It is a new year and a great time to begin new, healthy habits and unload old, harmful tendencies. Most people plan or list resolutions for the year.  Some of those goals are giant-sized and others regarding their impact.  Others are strenuous and require great commitment as compared to some rather easily attained changes that are quite impactful.  In this and a subsequent blog I will address email and try to provide some useful tools to help you improve your email communications.

Undoubtedly, you have read multiple articles and documents on how to more effectively communicate via email.  Some have acronyms attached for more handy recollection.  Others are a list of tips – 10 or 15.  I can never remember those, though all informative and beneficial.

So, I have chosen a word that will hopefully help you write more careful, thoughtful and meaningful emails, tweets and texts.  That word is EASY.  It’s easy for me to remember and it is a short and descriptive word that whether used or not by you will not be “easily” forgotten – and that is the point.

Edifying:  providing informative and supported information in an email is critical.  Begin with the Subject Line and continue throughout the document.    My subject line today – “Email should be EASY” hopefully grabbed your attention and compelled you to read it.  My intent is to make it helpful and informative for you and to back my claim of the goodness of EASY.  By using this acronym, I am attempting to support the claims and information provided. 

Accurate:  since I made this Cornerstone Moment up, I had to carefully consider content accuracy.  The letter that I thought the most about was Y and you will see in a moment that I have more to write about Y than any other.  I do believe that this information is accurate, though many other words or acronyms could be used, it was the first to come to my mind when thinking of discussing effective email communication.

Succinct:  email is a topic that is written about a great deal and though this write up is not as succinct as it could be, it is also not nearly as long as the topic begs it to be.  So, let’s always consider that you must resist the temptation of providing all that you may want to share in a single email.  You must make your point, but as we say in sales “Don’t sell past the close”.

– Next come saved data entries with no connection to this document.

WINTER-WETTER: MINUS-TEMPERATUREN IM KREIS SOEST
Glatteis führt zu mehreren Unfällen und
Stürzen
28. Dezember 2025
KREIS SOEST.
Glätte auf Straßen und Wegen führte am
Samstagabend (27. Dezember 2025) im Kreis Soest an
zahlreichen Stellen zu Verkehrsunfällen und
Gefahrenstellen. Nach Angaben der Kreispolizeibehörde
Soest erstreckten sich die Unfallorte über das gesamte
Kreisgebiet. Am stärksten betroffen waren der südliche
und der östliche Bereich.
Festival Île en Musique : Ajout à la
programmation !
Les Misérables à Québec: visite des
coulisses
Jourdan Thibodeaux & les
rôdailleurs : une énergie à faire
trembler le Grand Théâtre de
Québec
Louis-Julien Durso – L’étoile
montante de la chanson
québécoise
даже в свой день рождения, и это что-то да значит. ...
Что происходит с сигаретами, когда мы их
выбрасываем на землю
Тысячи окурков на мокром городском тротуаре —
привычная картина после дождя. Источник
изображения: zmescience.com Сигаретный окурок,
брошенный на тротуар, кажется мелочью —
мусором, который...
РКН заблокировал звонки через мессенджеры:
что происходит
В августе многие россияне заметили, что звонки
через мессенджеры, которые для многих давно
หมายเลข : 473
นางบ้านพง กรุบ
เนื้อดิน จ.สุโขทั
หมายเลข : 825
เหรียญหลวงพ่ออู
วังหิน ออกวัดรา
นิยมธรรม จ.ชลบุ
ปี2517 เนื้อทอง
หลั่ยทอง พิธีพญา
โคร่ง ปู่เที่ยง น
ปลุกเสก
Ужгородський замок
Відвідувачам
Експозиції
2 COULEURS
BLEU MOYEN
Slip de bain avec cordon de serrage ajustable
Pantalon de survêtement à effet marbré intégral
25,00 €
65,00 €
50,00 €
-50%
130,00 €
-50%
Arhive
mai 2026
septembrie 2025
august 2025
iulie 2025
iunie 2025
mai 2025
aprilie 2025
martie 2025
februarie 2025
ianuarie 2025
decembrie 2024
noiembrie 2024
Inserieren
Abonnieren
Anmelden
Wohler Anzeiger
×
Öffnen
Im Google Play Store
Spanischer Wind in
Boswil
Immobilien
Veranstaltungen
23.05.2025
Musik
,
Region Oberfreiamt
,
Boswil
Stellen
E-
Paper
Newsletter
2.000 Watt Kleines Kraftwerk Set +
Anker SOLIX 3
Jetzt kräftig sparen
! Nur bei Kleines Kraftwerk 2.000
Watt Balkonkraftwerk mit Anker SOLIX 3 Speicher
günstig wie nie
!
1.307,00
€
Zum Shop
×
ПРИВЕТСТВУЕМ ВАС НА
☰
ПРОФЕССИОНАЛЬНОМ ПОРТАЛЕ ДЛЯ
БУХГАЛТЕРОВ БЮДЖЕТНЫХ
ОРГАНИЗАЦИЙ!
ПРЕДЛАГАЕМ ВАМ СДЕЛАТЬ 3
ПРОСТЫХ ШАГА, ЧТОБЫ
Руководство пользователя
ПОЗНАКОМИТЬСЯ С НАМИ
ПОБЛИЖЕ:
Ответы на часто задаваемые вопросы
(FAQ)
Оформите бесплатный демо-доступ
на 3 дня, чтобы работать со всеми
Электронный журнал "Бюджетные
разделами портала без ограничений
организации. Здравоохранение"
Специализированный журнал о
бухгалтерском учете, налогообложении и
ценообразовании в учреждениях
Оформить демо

You:  your email should be “you” through and through.  People who read it and know you should be able to hear you speaking the words and visualizing your facial expressions and body language.  When communicating with someone who does not know you, and if not being “you”, how will you communicate consistently through a series of emails, voice mail or face-to-face meetings? If writing as if someone else, you can bet your intentions will almost certainly be understood differently than intended. When you finally do meet that person or talk on the phone, the recipient will wonder whom that was communicating with them earlier, or perhaps if that person was genuine.   It is highly likely that each of us is guilty of this camouflage at some point in our lives.  I know that I have attempted “cleverism” (not a real word) in email before and then later read my message with both wonderment and embarrassment. Anyone else ever been there?

Be “you” and let them know that you are sincere, concerned, excited or whatever “succinct” message you want to send.  Edifying, Accurate, Succinct and You: EASY.  That’s it! Be informative and accurate and it will be “easy” to understand your email communication.